Extrait choisi:
Ƨɒvɘz-vouƨ liɿɘ ?
Vous avez eu du mal à lire le titre de cet article (savez-vous lire ?) ? Sachez que vous venez d’être plongé dans la peau d’une personne qui ne sait pas lire. Vous avez dû vous concentrer pour déchiffrer le texte, n’est-ce pas ? Elle aussi. Ce qui fait qu’elle ne peut se concentrer en même temps sur sa signification, ce qui complique encore la tâche. « Bon, ça concerne qu’une partie résiduelle de la société alors pourquoi en parler ? »
Vous pensez vraiment ça ? Manqué ! En Suisse, une personne sur cinq rencontre des problèmes pour lire ou pour écrire. Cela représente plus de 1.5 million d’habitants. « Oui, mais une majorité d’étrangers. » Encore loupé ! Cinquante pour cent de ces personnes sont des Suisses. Oui, l’ampleur de la situation est difficile à croire et à admettre. Vous revoilà dans la peau d’un individu confronté à la gymnastique de l’alphabet français qui préfère souvent sauver les apparences au lieu d’agir.

Données fournies:
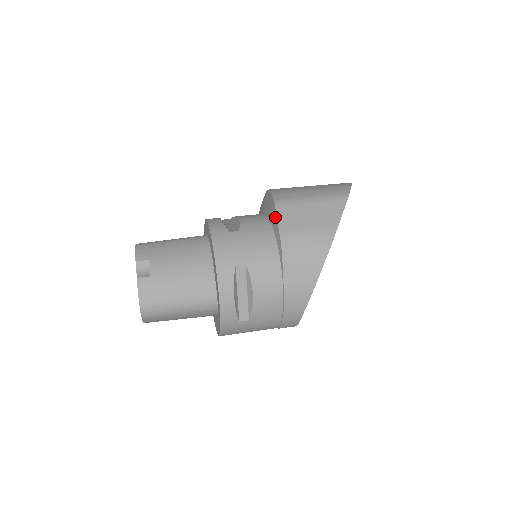
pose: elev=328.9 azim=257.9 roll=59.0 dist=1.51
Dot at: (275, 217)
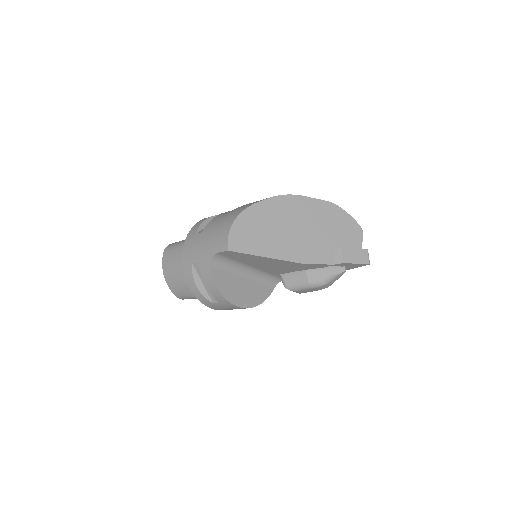
Dot at: occluded
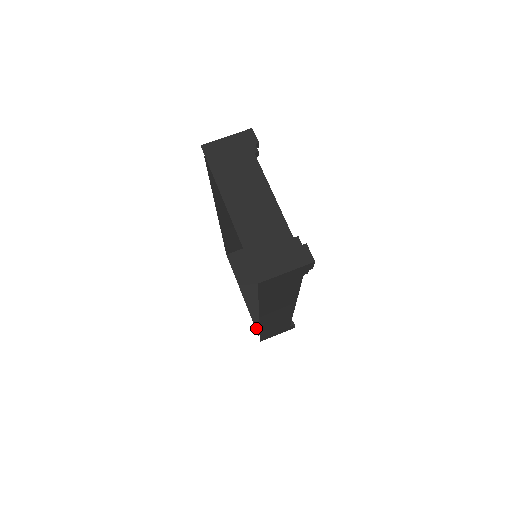
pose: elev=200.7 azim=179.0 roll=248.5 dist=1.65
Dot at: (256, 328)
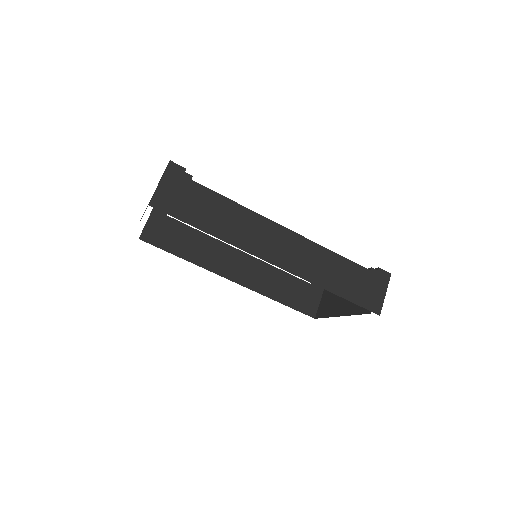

Consignes:
1. D'après l'article sur les difficultés de lecture en Suisse, quelle proportion de la population du pays rencontre des problèmes pour lire ou pour écrire ?
2. Reprenez l'article sur les difficultés de lecture en Suisse après sa dernière phrase et poursuivez-le.

Réponses:
1. Une personne sur cinq.

2.
Les stratégies d’évitement : à éviter !
« Beaucoup développent des stratégies d’évitement pour invisibiliser le ‹ problème › aux yeux des autres. Mais ce n’est pas une solution viable. Tôt ou tard, la personne sera confrontée à une situation qui la mettra devant le fait accompli », expose Fabienne Robert-Nicoud. La Vallonnière était au CORA, mardi, pour présenter l’association Lire et Écrire dont elle est la présidente de la section neuchâteloise. Celle-ci propose des cours de lecture et d’écriture (qui n’ont rien à voir avec ceux de l’école standard) avec un suivi individualisé pour celles et ceux qui veulent s’en sortir, adultes compris évidemment. Voilà comment on s’en sort, avec de l’aide !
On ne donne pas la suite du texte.